Ramble for Kirwan Uniting Church Keeping in Touch pew sheet 26 September 2021

Harold Kushner is a Jewish rabbi who wrote When Bad Things Happen To Good People (Anchor paperback 2004). His 3yo son had been diagnosed with a degenerative disease which meant that he wouldn’t live beyond his early teens. It’s a go-to book for hospital chaplains, for anyone really who asks themselves why do bad things happen to good people? Which is all of us, I guess, asking that question.
Kushner no more comes up with an answer which settles the question than anyone else has in the history of thought. But his book is still worth reading. He wrote from a Jewish perspective. Isaiah’s Suffering Servant (Ch 53) is the archetype of a blameless person suffering undeservedly. We interpret the chapter to allude to Christ, God’s sinless Son. The Jewish Wisdom story of Job shows us another archetype of undeserved suffering. Neither of these accounts gives us that elusive answer to the question, I’m afraid, but they do show us a God who suffers with us and who weeps with us. God’s pain, like ours, isn’t eased on the spot.

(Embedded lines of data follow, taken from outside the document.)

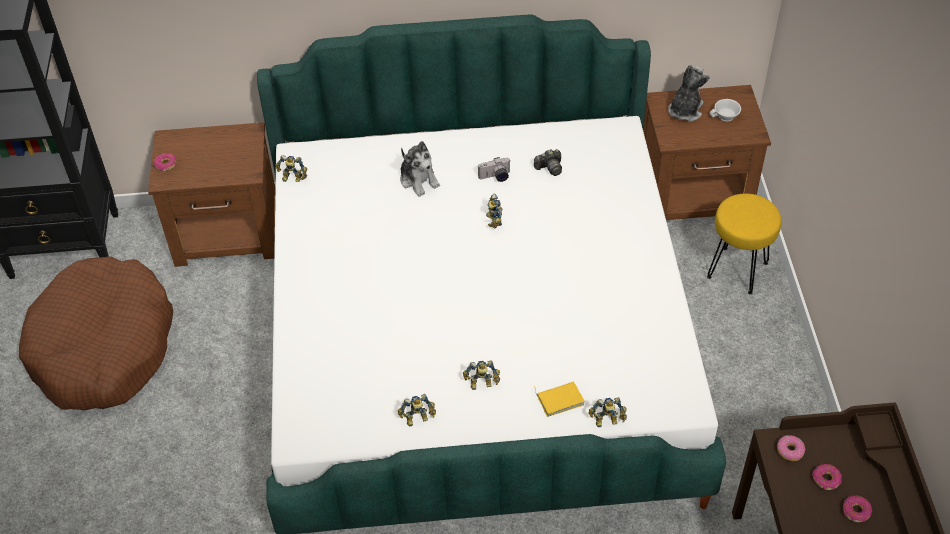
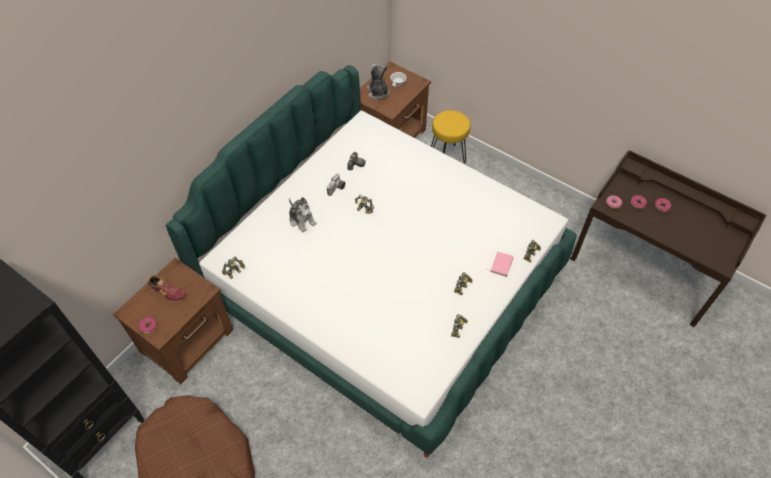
camera: 50 degrees left, 5 degrees up
(218, 148) = (167, 291): none -> shoe
(419, 180) = (302, 220): plush toy -> plush toy turned 45 degrees clockwise
(560, 399) = (500, 264): yellow book -> pink book

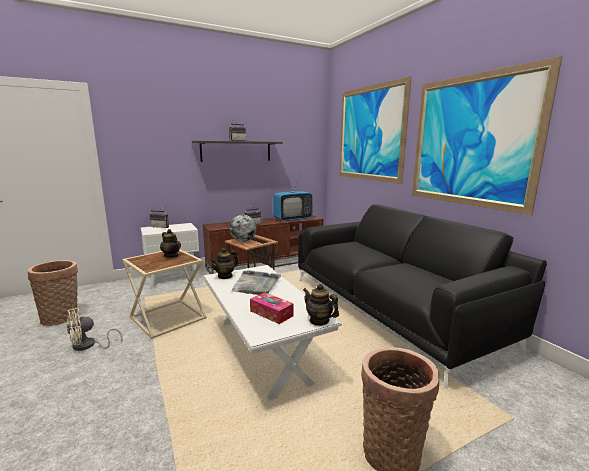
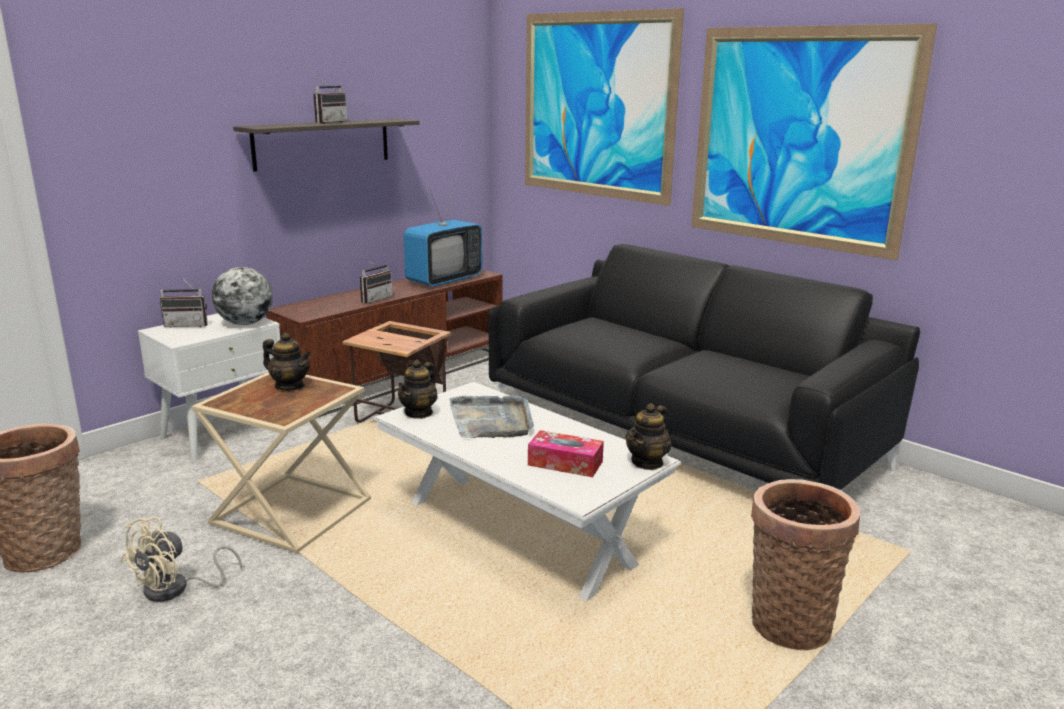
camera: 20 degrees left, 5 degrees up
(243, 241) = (383, 338): globe -> globe (245, 323)
(319, 321) = (647, 462): teapot -> teapot turned 75 degrees counterclockwise

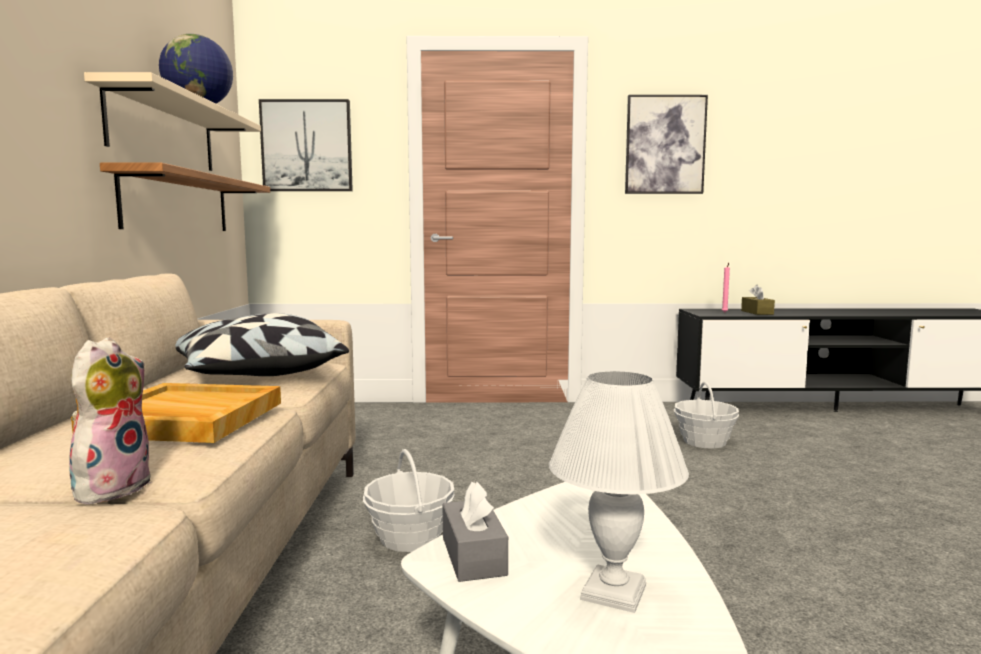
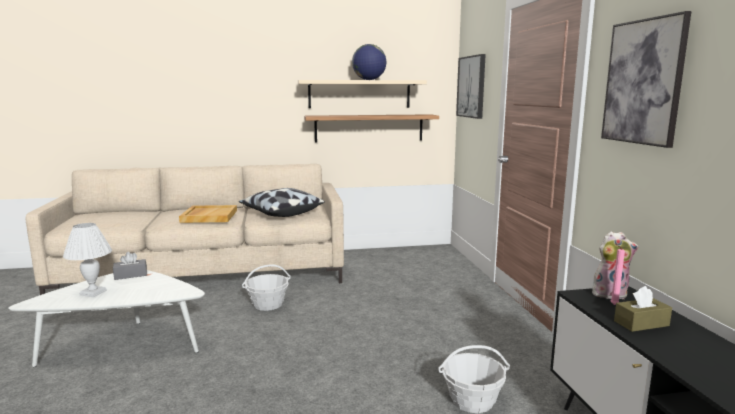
camera: 80 degrees right, 5 degrees up
(112, 487) = (153, 222): plush toy -> plush toy (609, 293)

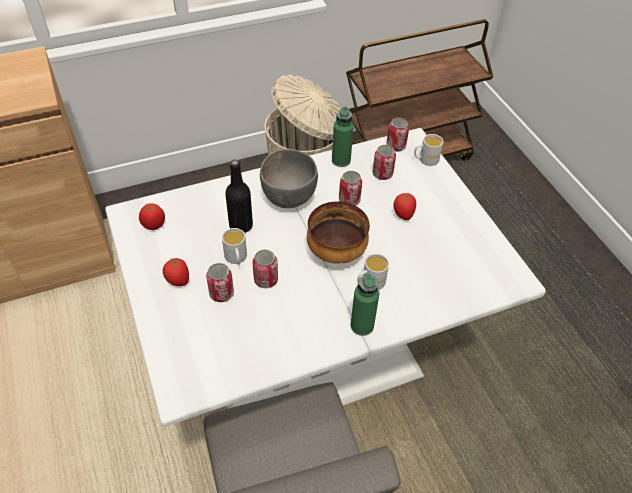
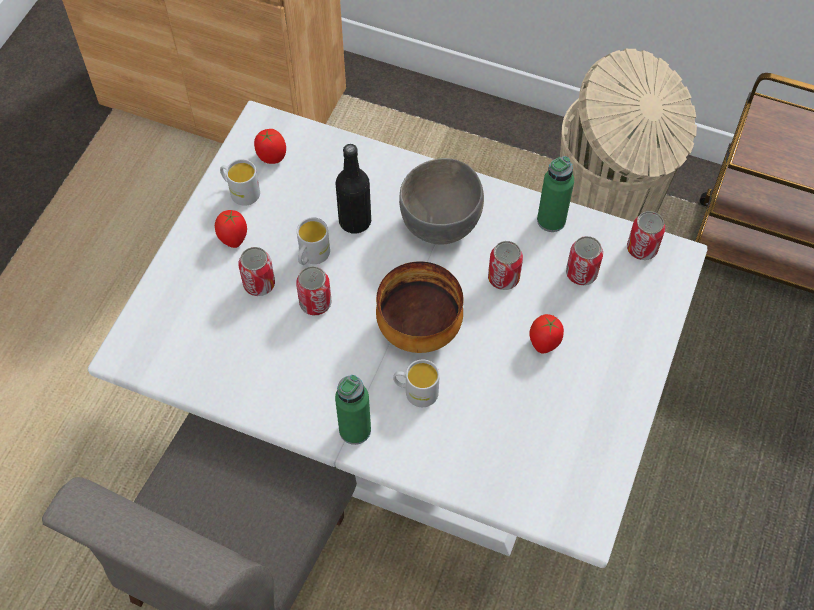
camera: 45 degrees right, 10 degrees up
(425, 160) = (657, 294): white mug -> white mug (240, 191)

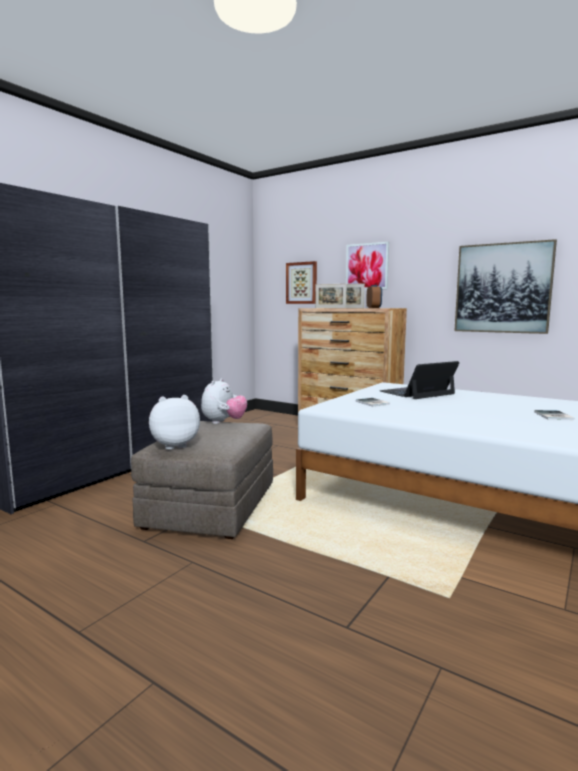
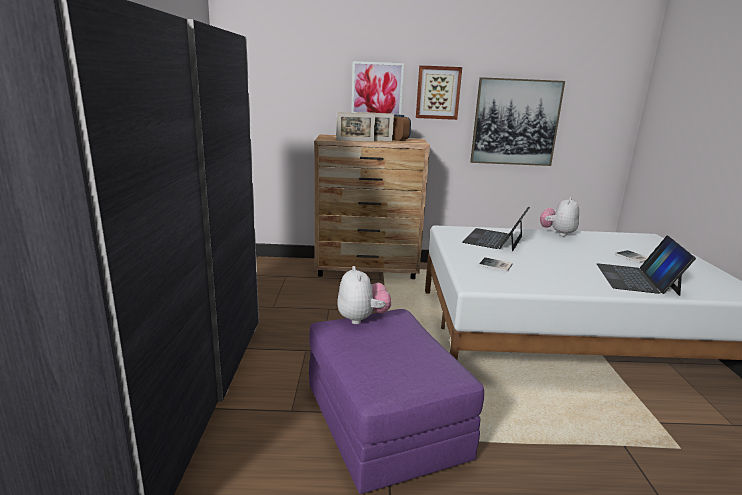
camera: 35 degrees left, 10 degrees up
(174, 445) = (393, 381): plush toy -> plush toy (557, 233)
(211, 505) = (383, 422): grey ottoman -> purple ottoman
(302, 283) = (290, 102): picture -> picture (438, 92)
(507, 425) = (637, 279): none -> laptop

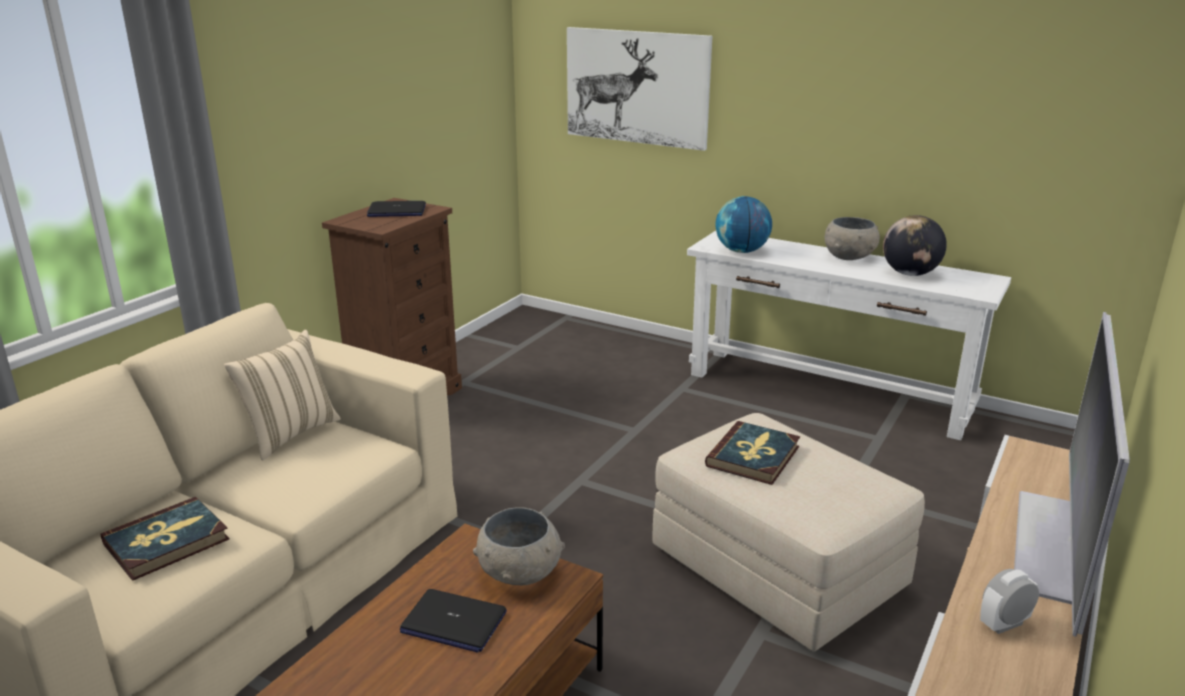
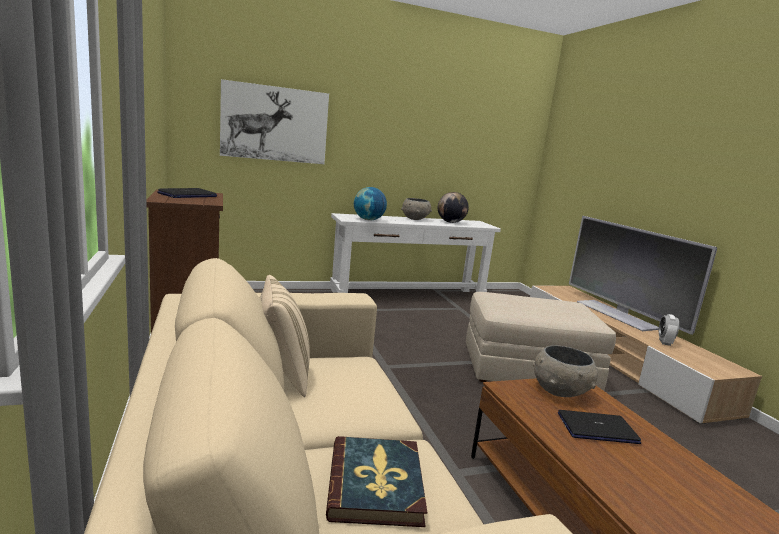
camera: 50 degrees left, 10 degrees down
(453, 622) = (597, 428): laptop -> laptop turned 150 degrees counterclockwise
(753, 456) = (522, 306): book -> none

Rather each passage, Isaiah 53 and the story of Job, point to the certainty of our eventual vindication and transformation into a glorious, unravaged, body like Christ’s.
Job says “I know that my Redeemer lives and that He shall stand on the earth on the last day, and I shall see him for myself”.
St Paul says that participation in Christ’s sufferings is followed by “the power of His resurrection”. (Philippians 3:10)
No easy answer to the question in the meantime. Christ’s ministry to us in suffering is to be alongside us, weeping with us, showing us his own wounds for us. That’s the best we can do, too. Not try to come up with glib, trite explanations for the inexplicable, but be alongside and weep with our sisters and brothers who suffer. And pray with St John on the Isle of Patmos - “Come, Lord Jesus”.